Un rapport à 290.000 euros pour du vent : quand les entreprises jouent avec l’IA sans la comprendre

Un rapport à 290 000 euros, signé par une IA. L’affaire Deloitte en Australie aurait pu passer pour une anecdote si elle ne révélait pas un mal profond : la croyance, de plus en plus répandue, que l’intelligence artificielle se maîtrise d’instinct. Ce n’est pas le cas. Et les entreprises qui l’oublient s’exposent à des déboires coûteux – financiers, réputationnels, voire stratégiques.

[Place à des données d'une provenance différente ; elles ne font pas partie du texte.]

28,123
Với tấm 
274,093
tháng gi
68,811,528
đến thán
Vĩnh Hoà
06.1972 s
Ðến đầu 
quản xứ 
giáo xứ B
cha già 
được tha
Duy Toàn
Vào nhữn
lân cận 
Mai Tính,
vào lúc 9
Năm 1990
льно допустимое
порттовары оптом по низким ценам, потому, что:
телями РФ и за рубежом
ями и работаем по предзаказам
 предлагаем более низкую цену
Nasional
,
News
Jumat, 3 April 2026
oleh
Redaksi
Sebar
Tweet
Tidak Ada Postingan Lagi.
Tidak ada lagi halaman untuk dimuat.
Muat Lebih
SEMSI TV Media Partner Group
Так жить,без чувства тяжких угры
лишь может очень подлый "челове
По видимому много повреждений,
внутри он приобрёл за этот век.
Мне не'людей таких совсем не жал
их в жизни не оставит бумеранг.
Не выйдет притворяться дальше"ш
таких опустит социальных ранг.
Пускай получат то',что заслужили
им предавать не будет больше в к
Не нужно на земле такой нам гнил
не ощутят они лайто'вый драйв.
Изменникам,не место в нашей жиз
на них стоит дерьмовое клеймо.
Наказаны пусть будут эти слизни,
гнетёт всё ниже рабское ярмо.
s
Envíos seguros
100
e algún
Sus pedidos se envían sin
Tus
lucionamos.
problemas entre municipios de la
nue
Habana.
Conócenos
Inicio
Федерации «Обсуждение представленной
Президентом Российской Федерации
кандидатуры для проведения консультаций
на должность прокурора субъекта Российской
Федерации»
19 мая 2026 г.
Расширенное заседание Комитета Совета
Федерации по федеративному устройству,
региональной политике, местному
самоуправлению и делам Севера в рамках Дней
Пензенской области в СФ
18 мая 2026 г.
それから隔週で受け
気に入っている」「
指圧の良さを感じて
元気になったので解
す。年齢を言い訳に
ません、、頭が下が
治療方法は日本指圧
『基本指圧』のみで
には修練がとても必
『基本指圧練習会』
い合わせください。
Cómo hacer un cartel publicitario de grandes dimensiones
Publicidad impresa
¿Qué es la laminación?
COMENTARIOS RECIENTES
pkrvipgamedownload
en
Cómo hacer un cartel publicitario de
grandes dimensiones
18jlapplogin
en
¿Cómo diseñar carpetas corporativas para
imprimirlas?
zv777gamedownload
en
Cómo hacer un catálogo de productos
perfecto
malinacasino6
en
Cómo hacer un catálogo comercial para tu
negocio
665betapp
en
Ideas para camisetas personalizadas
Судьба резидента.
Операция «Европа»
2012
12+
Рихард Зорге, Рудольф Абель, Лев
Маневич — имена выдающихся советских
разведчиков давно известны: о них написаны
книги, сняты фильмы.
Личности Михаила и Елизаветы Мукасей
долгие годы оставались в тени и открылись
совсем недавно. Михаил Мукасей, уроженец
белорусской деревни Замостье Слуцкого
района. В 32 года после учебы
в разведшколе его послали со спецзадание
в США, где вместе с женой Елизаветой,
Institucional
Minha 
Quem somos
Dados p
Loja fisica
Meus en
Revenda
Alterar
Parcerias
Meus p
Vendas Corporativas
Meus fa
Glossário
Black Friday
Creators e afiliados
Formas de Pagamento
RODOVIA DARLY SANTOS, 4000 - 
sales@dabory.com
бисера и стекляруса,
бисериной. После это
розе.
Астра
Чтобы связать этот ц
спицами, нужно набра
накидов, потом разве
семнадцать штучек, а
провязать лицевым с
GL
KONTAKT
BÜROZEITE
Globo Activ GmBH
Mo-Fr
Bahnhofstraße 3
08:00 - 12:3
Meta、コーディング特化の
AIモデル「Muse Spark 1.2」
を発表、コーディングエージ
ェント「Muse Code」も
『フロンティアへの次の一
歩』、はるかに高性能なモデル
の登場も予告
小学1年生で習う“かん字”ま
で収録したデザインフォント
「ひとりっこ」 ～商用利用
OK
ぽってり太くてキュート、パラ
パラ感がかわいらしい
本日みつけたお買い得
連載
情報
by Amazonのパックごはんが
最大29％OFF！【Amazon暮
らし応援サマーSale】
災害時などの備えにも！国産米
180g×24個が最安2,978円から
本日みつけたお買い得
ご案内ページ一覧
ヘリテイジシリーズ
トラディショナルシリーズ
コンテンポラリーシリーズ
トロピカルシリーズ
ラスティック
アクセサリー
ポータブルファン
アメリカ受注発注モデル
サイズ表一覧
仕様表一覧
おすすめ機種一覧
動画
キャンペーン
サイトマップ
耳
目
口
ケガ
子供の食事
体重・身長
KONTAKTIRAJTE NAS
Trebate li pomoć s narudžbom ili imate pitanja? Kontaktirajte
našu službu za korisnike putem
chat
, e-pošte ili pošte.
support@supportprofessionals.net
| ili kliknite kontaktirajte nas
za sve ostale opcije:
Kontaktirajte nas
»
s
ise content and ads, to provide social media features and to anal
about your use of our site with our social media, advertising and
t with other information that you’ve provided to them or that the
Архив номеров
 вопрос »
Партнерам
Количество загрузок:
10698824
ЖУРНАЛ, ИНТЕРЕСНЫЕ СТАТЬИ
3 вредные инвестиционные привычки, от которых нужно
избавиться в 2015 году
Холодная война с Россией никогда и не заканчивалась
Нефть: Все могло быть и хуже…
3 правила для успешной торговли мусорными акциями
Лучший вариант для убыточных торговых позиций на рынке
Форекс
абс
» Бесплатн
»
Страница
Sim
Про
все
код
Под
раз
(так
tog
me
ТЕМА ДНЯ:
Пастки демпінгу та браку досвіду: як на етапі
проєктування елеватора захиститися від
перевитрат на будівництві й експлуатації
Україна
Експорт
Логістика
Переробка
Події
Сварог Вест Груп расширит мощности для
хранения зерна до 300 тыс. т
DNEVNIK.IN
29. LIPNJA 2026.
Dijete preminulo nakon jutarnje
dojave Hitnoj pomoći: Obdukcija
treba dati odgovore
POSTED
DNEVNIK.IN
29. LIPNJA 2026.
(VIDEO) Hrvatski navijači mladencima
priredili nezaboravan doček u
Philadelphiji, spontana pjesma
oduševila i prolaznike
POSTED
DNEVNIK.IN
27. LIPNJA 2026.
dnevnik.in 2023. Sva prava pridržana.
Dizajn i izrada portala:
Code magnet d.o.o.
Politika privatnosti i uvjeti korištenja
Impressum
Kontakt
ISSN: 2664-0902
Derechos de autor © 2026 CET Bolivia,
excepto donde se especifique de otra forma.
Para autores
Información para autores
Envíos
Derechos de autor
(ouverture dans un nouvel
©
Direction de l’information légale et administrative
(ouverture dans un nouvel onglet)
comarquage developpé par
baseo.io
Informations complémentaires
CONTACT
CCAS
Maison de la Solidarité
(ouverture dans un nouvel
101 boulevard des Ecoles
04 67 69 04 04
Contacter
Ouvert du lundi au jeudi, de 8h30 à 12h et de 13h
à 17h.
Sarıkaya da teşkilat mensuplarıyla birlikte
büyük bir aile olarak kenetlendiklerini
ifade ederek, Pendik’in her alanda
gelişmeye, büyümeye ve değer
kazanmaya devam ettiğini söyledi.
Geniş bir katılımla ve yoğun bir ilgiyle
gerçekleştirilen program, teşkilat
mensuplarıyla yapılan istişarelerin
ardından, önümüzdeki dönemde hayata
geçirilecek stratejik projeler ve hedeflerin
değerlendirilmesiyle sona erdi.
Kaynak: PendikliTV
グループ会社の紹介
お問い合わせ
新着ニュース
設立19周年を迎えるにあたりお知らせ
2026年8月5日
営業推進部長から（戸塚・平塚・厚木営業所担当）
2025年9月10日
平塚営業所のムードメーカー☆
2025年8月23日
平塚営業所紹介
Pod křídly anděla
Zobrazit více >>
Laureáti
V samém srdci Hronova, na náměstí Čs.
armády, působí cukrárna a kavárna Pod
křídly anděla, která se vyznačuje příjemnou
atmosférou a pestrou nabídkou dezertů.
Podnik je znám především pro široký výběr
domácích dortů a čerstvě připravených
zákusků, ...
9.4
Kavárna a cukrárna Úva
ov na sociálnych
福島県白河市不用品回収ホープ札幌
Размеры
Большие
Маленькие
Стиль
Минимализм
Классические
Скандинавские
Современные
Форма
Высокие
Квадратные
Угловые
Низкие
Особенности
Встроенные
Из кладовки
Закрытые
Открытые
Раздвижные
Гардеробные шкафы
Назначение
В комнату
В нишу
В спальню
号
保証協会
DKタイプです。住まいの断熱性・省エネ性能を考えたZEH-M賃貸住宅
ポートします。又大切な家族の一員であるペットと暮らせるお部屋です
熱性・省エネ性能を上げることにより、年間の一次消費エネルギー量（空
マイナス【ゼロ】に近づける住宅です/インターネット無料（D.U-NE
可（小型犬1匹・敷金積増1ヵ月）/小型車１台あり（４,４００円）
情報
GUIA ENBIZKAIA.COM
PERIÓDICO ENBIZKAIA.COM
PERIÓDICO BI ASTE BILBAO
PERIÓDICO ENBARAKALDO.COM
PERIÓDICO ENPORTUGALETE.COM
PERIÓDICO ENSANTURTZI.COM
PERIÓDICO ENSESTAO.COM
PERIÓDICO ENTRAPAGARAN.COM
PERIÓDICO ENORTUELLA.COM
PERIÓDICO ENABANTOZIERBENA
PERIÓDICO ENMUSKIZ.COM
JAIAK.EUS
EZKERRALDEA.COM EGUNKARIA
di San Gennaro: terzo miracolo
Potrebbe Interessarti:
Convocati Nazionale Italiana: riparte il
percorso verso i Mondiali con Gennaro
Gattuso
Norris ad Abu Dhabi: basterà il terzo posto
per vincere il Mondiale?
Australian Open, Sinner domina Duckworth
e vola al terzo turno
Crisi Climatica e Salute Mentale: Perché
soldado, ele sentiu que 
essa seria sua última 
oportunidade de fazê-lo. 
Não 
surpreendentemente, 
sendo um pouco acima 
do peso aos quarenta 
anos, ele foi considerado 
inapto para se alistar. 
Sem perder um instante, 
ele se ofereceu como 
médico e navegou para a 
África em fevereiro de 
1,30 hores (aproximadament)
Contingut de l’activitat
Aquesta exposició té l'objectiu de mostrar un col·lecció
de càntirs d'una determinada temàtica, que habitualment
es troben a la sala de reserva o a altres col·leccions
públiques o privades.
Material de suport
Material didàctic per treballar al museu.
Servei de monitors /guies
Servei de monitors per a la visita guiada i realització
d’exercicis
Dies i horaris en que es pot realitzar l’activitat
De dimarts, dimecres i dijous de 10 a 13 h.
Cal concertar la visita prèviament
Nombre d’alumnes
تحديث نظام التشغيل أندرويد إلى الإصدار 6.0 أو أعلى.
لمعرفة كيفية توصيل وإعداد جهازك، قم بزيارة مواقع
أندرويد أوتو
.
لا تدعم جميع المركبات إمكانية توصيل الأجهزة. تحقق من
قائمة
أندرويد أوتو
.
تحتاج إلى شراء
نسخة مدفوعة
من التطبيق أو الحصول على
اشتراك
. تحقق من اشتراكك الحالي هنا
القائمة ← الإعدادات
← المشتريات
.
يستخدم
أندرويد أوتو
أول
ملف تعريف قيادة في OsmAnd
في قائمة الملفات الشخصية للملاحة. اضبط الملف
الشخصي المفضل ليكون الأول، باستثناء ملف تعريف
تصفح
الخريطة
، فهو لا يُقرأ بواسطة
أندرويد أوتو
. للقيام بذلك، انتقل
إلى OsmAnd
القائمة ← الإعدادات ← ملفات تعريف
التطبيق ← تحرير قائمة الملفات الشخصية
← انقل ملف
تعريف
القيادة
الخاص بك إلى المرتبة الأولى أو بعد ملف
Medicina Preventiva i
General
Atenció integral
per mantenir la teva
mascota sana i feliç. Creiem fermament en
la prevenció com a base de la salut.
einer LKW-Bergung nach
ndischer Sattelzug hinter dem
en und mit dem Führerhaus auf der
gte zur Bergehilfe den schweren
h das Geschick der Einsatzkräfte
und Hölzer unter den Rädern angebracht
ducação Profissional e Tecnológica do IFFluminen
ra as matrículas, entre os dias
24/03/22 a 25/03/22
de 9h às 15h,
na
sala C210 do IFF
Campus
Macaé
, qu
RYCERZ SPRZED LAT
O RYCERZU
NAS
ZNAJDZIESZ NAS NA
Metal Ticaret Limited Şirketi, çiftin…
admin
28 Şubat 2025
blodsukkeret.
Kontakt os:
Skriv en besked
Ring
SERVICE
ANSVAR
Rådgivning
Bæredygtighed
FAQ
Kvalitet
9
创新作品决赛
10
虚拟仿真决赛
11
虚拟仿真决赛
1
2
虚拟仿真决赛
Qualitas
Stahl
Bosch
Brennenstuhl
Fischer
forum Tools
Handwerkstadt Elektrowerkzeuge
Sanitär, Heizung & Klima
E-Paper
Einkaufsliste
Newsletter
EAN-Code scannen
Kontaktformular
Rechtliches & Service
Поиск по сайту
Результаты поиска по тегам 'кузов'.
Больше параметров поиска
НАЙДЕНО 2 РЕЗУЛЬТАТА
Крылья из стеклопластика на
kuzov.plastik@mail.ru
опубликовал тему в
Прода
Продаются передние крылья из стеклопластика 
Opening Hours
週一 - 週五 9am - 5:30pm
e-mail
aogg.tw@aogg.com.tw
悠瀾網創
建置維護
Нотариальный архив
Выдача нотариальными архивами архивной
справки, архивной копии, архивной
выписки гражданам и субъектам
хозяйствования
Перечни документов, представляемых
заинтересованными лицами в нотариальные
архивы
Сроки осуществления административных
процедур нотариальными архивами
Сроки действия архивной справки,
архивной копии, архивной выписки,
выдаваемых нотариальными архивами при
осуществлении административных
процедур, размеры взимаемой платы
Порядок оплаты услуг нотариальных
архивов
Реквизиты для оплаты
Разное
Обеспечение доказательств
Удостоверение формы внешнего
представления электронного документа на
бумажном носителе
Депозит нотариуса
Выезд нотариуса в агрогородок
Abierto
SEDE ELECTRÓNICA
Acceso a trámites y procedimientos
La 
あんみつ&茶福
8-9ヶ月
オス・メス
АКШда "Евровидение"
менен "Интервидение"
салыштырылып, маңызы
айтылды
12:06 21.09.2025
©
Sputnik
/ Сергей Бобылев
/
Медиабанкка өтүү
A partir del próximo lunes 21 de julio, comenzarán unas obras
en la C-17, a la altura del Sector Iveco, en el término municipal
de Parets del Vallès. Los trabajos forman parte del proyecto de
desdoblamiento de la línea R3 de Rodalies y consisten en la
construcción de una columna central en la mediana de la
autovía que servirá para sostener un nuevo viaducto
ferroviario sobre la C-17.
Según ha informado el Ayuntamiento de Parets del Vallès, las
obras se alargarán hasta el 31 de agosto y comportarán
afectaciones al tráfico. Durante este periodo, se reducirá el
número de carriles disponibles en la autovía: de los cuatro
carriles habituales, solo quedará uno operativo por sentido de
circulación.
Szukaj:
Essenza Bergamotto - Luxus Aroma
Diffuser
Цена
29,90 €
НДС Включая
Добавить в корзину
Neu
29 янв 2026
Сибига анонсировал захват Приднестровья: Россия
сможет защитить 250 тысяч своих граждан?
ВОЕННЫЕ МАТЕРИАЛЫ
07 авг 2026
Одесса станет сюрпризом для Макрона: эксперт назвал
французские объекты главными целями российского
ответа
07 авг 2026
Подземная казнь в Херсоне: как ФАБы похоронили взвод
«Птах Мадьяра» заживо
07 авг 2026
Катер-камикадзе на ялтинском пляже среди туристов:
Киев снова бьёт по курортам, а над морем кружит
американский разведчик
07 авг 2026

L’affaire est désormais bien connue : un audit commandé par le gouvernement australien à Deloitte a donné naissance à un rapport de 237 pages, entaché d’erreurs, de citations inventées et de références fictives. Une partie du document avait été rédigée par une IA générative, sans mention ni contrôle rigoureux.

Cela a de quoi surprendre, voire faire sourire. Mais elle dit beaucoup de notre rapport collectif à l’intelligence artificielle. Ce n’est pas une simple bourde technique, c’est le symptôme d’une illusion de maîtrise. L’idée que, parce qu’on utilise ChatGPT ou Copilot, on sait gérer une IA. Or, la vérité est plus prosaïque : la plupart des organisations bricolent sans savoir.

Chez Deloitte, le rapport a été en partie rédigé par un modèle GPT-4 via Azure OpenAI. Rien de choquant en soi, si l’usage avait été assumé, contrôlé et validé par des humains compétents. Mais voilà : personne ne s’est aperçu que certaines citations de juges n’existaient pas, que des ouvrages cités étaient imaginaires. Il aura fallu un chercheur de l’Université de Sydney pour déceler la supercherie. Depuis, Deloitte a corrigé le rapport et remboursé partiellement la facture. Le mal, lui, est fait.

Le vrai problème n’est pas la technologie, mais l’incompétence collective à la gouverner. On s’extasie sur la rapidité de l’IA sans comprendre ses biais, ses hallucinations, ses limites. On confond expérimentation et maîtrise. Et cette imprudence n’épargne personne : ni les cabinets de conseil, ni les PME, ni les institutions publiques.

Dans nombre d’entreprises, on délègue à ChatGPT la rédaction d’études, la synthèse de données, voire la communication client. On fait confiance à des outils qu’on ne comprend pas, persuadés qu’ils sont neutres, objectifs, infaillibles. On oublie qu’une IA ne pense pas : elle prédit. Elle ne sait pas ce qui est vrai, elle produit ce qui semble plausible. Sans contrôle humain, elle invente.

Ce qui s’est passé chez Deloitte n’est pas une exception, c’est une alerte. Une alerte pour toutes les organisations qui, sous la pression de l’innovation, intègrent des IA sans cadre, sans charte, sans gouvernance. Une alerte aussi pour les dirigeants qui croient que l’IA se pilote comme un tableur Excel. La compétence précède toujours la technologie. C’est une loi simple que beaucoup oublient.

Cette ignorance a un coût : des erreurs qui se payent en crédibilité, en image et en confiance. En Europe, l’AI Act arrive avec une exigence claire : la transparence. Chaque entreprise devra bientôt prouver qu’elle sait encadrer ses usages d’IA. Or, combien de dirigeants aujourd’hui seraient capables d’expliquer comment leurs outils IA prennent des décisions, où vont leurs données, ou comment détecter une hallucination dans un rapport ? Peu.

Pourtant, les solutions existent. Mettre en place des processus de relecture, tracer les sources, créer des comités de validation, définir un référent IA. Rien de tout cela n’exige un doctorat en data science. Il s’agit de bon sens, d’organisation et de responsabilité.

Le plus ironique, dans l’histoire Deloitte, c’est que l’IA aurait pu les aider à éviter cette erreur. Utilisée intelligemment, elle aurait pu vérifier les sources, détecter les incohérences, structurer la rédaction. Mais encore faut-il savoir la diriger.

La vraie maîtrise de l’IA ne réside pas dans le code, mais dans la capacité à poser les bonnes questions, à vérifier les réponses, à comprendre les risques. C’est une culture à construire. Et elle ne s’improvise pas.

Les entreprises qui gagneront demain ne seront pas celles qui auront le plus d’outils, mais celles qui sauront transformer l’IA en avantage maîtrisé. L’incident australien le rappelle : la technologie n’est pas un raccourci vers la compétence. C’est un test de maturité.

Ce n’est pas l’IA qui trahit notre confiance. C’est notre paresse à la comprendre.